Nadie imaginó que don Augusto cumpliría el juramento hecho a su esposa. Con ella muerta, ¿a quién confiaría sus pasiones secretas, sus mórbidas imágenes, sus de­seos de viejo rabo verde?, y eso para no hablar de sus múltiples achaques, pues desde hacía mucho tiempo (para no citar más que lo obvio) estaba prácticamente inmo­vilizado: no podía caminar, tenían que amarrarle el pincel a las manos porque la artritis le había arrebatado el mo­vimiento a sus dedos, y para realizar ciertos proyectos se conformaba con dictarle la forma y el color a un joven, Gino (un discípulo de su amigo Maillol), que de mala gana venía una vez a la semana pensando en los conocimientos que robaba al buen Auguste Renoir. Pero créase o no, el pintor recobró repentinamente el ánimo, sus dedos se empezaron a mover, y ya cuando salieron del cemen­terio de Essoyes (donde enterraron a Madame Aline Re­noir), dijo que pintaría los cuadros más bellos y audaces de su vida. Dédée empujaba su silla de ruedas y le aca­riciaba consoladoramente las mejillas. Auguste Renoir no perdería ese vigor hasta el momento mismo en que cayera de bruces sobre el caballete en el que pintaba una na­turaleza muerta con manzanas, porque se le había de­tenido el corazón para siempre.
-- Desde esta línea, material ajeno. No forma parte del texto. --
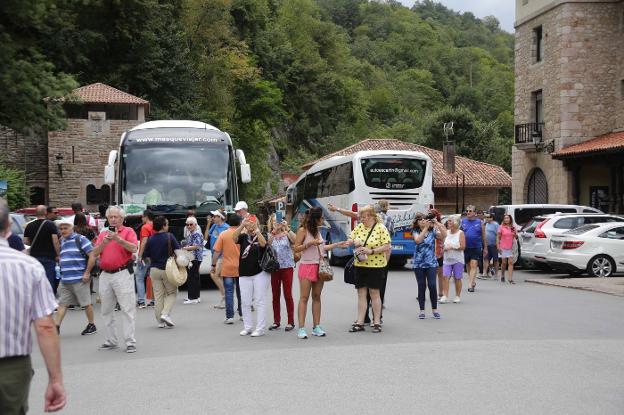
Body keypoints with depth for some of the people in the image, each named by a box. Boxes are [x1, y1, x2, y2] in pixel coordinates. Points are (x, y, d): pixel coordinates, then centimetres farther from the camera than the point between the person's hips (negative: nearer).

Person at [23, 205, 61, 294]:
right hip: (49, 257, -4)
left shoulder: (29, 226, 5)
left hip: (34, 256, 4)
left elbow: (26, 241, 6)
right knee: (50, 280, -1)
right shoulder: (51, 225, -7)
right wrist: (58, 254, -5)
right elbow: (55, 241, -13)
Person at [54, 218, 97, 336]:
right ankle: (57, 326, 5)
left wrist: (87, 273, -13)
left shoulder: (80, 239, -6)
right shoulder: (62, 242, 15)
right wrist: (61, 274, 18)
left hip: (79, 279, -7)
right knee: (62, 303, 4)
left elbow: (92, 256, -11)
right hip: (64, 280, 7)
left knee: (86, 303, 4)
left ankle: (92, 325, 17)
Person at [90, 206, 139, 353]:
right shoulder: (103, 234, 15)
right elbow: (95, 253, 7)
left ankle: (130, 342, -4)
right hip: (105, 275, 6)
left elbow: (134, 248, -14)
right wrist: (104, 242, -9)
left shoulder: (128, 231, 2)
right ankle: (111, 341, 21)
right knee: (107, 311, 11)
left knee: (127, 309, -6)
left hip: (122, 274, -6)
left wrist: (118, 239, -21)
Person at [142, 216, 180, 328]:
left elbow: (145, 257, 5)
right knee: (172, 293, 11)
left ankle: (160, 321, 10)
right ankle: (165, 314, -9)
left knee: (158, 295, 8)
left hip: (154, 270, 3)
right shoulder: (169, 237, -9)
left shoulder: (150, 239, 1)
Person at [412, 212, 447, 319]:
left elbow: (444, 235, -12)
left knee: (432, 286, -6)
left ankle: (434, 309, 9)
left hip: (431, 263, 0)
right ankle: (422, 310, 12)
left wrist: (437, 223, -16)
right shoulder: (415, 232, 2)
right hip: (418, 263, 0)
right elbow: (418, 240, -19)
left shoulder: (433, 231, 3)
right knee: (421, 286, 3)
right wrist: (425, 228, -20)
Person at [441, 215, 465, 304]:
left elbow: (463, 247, -11)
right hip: (447, 259, 4)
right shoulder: (447, 232, 10)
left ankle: (457, 296, 15)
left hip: (457, 259, -3)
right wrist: (444, 248, -4)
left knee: (457, 278, 4)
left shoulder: (460, 233, -3)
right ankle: (445, 296, -8)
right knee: (445, 277, -8)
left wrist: (451, 247, -16)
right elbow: (443, 244, 18)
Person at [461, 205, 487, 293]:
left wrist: (485, 248, 10)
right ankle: (473, 282, 30)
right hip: (465, 248, 3)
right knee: (468, 266, 12)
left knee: (473, 266, -11)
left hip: (476, 248, -3)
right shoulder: (462, 221, 7)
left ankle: (470, 285, -14)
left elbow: (483, 236, 8)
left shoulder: (480, 222, 3)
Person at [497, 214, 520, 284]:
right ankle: (502, 276, 26)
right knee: (504, 262, 4)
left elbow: (516, 237, 13)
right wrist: (498, 246, -9)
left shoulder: (513, 228, 7)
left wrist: (515, 235, -10)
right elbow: (498, 237, 0)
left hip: (510, 248, 2)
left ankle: (510, 279, -10)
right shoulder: (501, 227, -1)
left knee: (511, 263, -7)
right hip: (503, 248, -2)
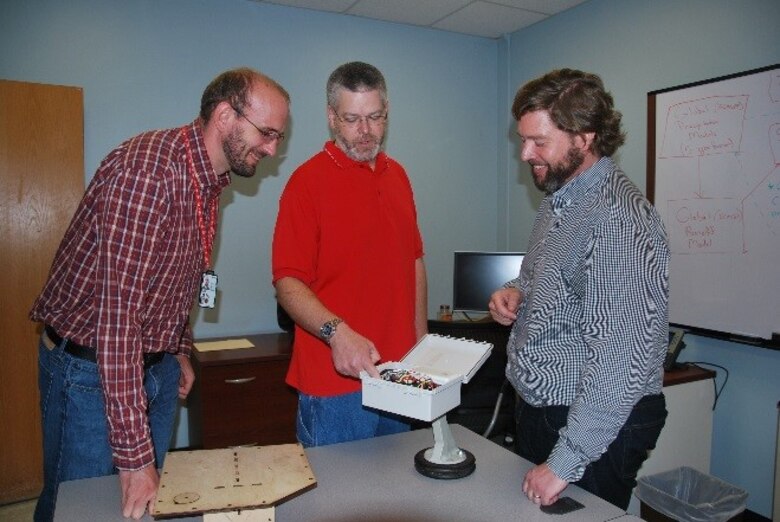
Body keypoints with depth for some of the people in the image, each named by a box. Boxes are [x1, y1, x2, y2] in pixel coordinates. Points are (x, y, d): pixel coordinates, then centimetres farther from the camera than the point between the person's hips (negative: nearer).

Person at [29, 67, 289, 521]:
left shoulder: (211, 179, 3)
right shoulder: (147, 167, -27)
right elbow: (118, 309, -31)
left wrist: (180, 349, 15)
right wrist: (133, 453, -29)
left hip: (158, 366, 8)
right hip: (91, 368, -8)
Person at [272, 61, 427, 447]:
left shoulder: (397, 174, 10)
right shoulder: (308, 180, -10)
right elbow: (288, 282, -15)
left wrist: (421, 338, 12)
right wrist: (336, 332, -30)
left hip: (400, 372, 7)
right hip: (336, 379, -6)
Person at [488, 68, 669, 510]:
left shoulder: (619, 220, -26)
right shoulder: (559, 199, 5)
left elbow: (619, 364, -29)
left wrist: (565, 463, -24)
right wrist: (517, 291, -1)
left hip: (594, 425, -9)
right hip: (537, 409, 9)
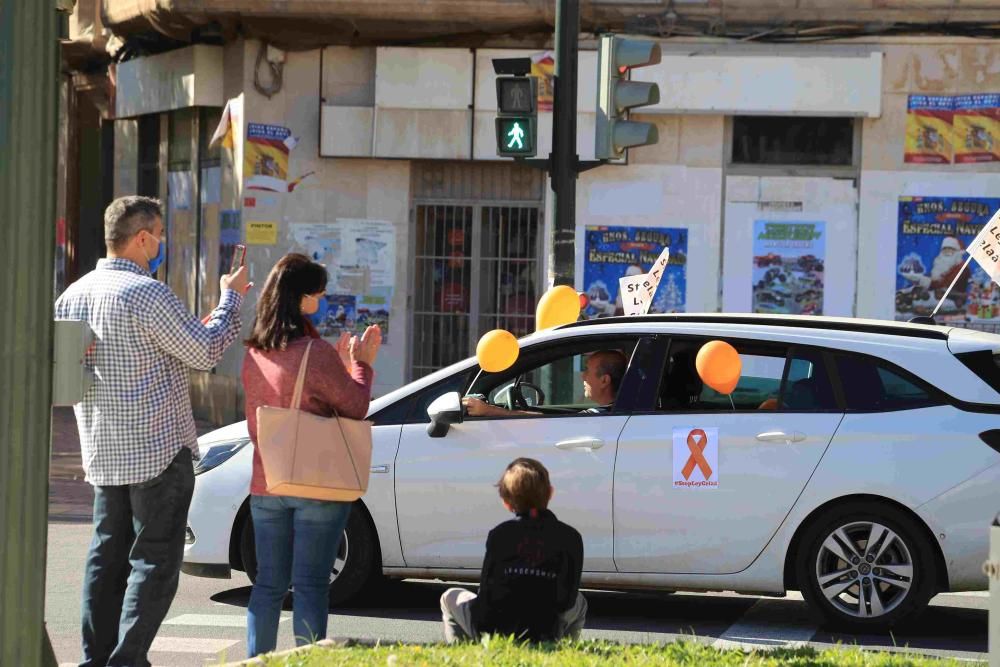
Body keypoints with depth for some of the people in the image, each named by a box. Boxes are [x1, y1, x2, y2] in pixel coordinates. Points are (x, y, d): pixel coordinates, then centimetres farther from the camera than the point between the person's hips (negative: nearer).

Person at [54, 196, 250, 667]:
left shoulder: (73, 295, 8)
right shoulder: (146, 294, -17)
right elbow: (205, 352, -11)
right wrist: (231, 298, 2)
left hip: (103, 452, 8)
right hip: (159, 448, -8)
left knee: (107, 557, 13)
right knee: (154, 560, -3)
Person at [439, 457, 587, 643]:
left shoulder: (500, 534, -3)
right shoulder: (571, 537, -2)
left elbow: (486, 592, -1)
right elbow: (567, 599, 0)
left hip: (492, 634, -1)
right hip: (544, 636, 1)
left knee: (450, 597, 28)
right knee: (579, 602, 32)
Jean Renoir fue incapaz de combatir esa última fortaleza de su padre y se dedicó a restablecerse de sus heridas en el silencio de su rebelión dolorida e incesante. Su timidez no tenía palabras. Andaba a tientas y tropezones entre sus gestos infantiloides. Se limitaba a atisbar de cuando en cuando a Dédée mientras modelaba para su padre, evitando su presencia con mil pretextos."